(Stored data entries)
..........

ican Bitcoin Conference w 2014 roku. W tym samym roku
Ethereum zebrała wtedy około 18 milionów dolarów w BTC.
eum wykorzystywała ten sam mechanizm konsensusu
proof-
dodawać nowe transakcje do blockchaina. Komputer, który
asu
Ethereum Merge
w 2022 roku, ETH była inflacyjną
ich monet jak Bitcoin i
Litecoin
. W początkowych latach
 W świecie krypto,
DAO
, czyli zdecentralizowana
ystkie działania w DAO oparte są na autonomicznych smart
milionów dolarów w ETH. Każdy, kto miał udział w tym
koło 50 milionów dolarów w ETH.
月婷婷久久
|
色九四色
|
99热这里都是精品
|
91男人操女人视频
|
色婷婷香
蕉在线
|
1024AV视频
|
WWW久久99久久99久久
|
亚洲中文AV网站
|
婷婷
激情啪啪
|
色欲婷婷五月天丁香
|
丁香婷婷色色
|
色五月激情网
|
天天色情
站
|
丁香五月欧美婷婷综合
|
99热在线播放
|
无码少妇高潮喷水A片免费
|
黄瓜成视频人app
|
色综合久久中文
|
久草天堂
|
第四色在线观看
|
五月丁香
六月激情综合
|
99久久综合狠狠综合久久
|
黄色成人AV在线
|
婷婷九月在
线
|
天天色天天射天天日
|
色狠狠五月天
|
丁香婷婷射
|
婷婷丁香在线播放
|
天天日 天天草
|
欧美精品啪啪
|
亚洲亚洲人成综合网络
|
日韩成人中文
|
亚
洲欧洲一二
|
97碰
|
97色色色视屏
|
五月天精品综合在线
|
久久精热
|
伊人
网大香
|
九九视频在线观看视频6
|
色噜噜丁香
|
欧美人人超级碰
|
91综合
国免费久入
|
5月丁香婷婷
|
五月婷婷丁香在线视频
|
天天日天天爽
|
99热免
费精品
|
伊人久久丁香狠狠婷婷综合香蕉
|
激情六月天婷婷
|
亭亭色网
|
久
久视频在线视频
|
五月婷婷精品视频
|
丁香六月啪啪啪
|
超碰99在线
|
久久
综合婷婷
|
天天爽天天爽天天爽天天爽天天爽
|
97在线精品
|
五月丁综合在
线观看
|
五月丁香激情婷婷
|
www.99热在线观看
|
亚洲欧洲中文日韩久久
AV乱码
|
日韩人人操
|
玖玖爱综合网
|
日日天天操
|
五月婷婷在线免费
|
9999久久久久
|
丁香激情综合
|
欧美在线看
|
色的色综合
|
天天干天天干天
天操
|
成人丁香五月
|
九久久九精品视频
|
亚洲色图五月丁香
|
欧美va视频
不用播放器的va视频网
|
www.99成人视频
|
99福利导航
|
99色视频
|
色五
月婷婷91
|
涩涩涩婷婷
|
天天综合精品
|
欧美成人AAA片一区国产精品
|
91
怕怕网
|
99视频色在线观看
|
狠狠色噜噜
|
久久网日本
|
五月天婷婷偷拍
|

..........

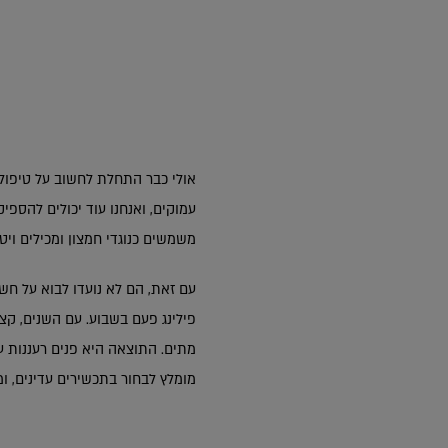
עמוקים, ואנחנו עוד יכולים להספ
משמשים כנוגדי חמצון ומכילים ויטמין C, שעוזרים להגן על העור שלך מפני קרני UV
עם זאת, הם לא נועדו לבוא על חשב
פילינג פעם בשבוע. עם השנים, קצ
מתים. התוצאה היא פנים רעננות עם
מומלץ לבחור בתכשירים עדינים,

..........

- WHAT THIS TASK INVOLVES -
If a line in the entries above contains "dolarów", report it.

- TASK RESPONSE -
Ethereum zebrała wtedy około 18 milionów dolarów w BTC.
milionów dolarów w ETH. Każdy, kto miał udział w tym
koło 50 milionów dolarów w ETH.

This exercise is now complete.